Robinson heard arguments from the league, the union and Watson’s attorney during a three-day hearing held in her home state of Delaware in late June. The NFL had been pushing for a suspension of at least a year, while the players’ union and Watson’s attorney argued that the quarterback should not be suspended at all. The sides discussed a potential settlement all the way up through the hearing, but they could not agree to a deal.
In the days leading up to Robinson’s decision, the league and Watson’s side engaged in further settlement talks, sources told ESPN’s Dan Graziano, but neither side ever felt they were close to an agreement. The most Watson’s side indicated it was willing to offer was a suspension in the range of six to eight games, according to sources. The best the league indicated it was willing to offer was a 12-game suspension and a significant fine — in the range of $8 million, sources said.

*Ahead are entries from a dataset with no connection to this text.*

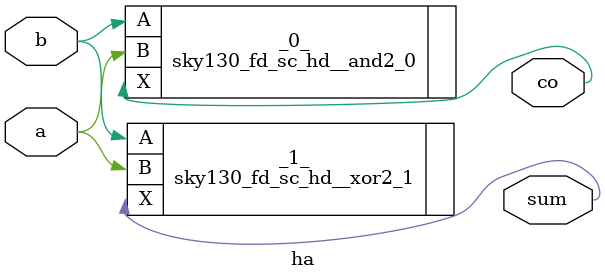
<source format=v>
/* Generated by Yosys 0.33+112 (git sha1 3e02b63ee, clang 10.0.0-4ubuntu1 -fPIC -Os) */

module ha(a, b, sum, co);
  input a;
  wire a;
  input b;
  wire b;
  output co;
  wire co;
  output sum;
  wire sum;
  sky130_fd_sc_hd__and2_0 _0_ (
    .A(b),
    .B(a),
    .X(co)
  );
  sky130_fd_sc_hd__xor2_1 _1_ (
    .A(b),
    .B(a),
    .X(sum)
  );
endmodule

</source>
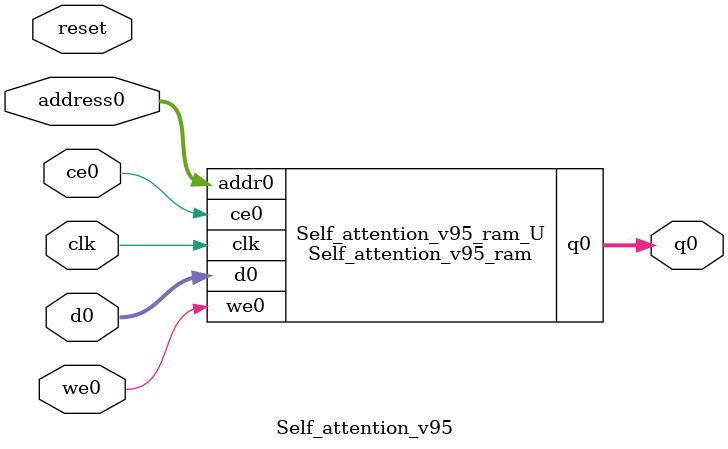
<source format=v>
`timescale 1 ns / 1 ps
module Self_attention_v95_ram (addr0, ce0, d0, we0, q0,  clk);

parameter DWIDTH = 32;
parameter AWIDTH = 8;
parameter MEM_SIZE = 144;

input[AWIDTH-1:0] addr0;
input ce0;
input[DWIDTH-1:0] d0;
input we0;
output reg[DWIDTH-1:0] q0;
input clk;

(* ram_style = "block" *)reg [DWIDTH-1:0] ram[0:MEM_SIZE-1];




always @(posedge clk)  
begin 
    if (ce0) begin
        if (we0) 
            ram[addr0] <= d0; 
        q0 <= ram[addr0];
    end
end


endmodule

`timescale 1 ns / 1 ps
module Self_attention_v95(
    reset,
    clk,
    address0,
    ce0,
    we0,
    d0,
    q0);

parameter DataWidth = 32'd32;
parameter AddressRange = 32'd144;
parameter AddressWidth = 32'd8;
input reset;
input clk;
input[AddressWidth - 1:0] address0;
input ce0;
input we0;
input[DataWidth - 1:0] d0;
output[DataWidth - 1:0] q0;



Self_attention_v95_ram Self_attention_v95_ram_U(
    .clk( clk ),
    .addr0( address0 ),
    .ce0( ce0 ),
    .we0( we0 ),
    .d0( d0 ),
    .q0( q0 ));

endmodule


</source>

If the league appeals and his suspension is upheld, Watson will still be able to participate in practices and games during the preseason. He will also be allowed to return to the Browns to practice during the second half of the suspension, in Week 4, according to the CBA. But he will not be allowed to be with the team during the first half of the suspension.
Since no additional fine was levied, Watson is slated to miss six of his $57,500 game checks in 2022 for a total of $345,000 lost off his $1.035 million base salary. Watson’s Browns contract guarantees him a league-high $230 million, with a base salary that will jump to $46 million in 2023 and a $44.965 million signing bonus.
Although two grand juries in Texas declined to pursue criminal charges against Watson earlier this year, the NFL has been investigating whether he violated its personal conduct policy since 2021. The league interviewed Watson over multiple days earlier this summer. The NFL’s investigators also spoke to several of the women.
The Browns traded for Watson in March, sending three first-round draft picks to the Texans. Cleveland then gave Watson a new five-year contract, the richest deal in NFL history for any player.
Browns coach Kevin Stefanski said at the start of training camp last week that Jacoby Brissett would become Cleveland’s starter in the event of a Watson suspension. Through the first week of camp, Watson took the majority of the snaps with the first-team offense. Speaking Monday, Stefanski said the Browns have a plan in how they’ll handle snaps going forward, “and we’ll stick to that again until more information becomes available.”
Asked if he had read Robinson’s full report, Stefanski noted that he hadn’t but planned to later Monday.
“Deshaun has said it: He’s working to be the best version of himself,” Stefanski said. “He’s said that publicly, he’s said that privately, and I believe that.”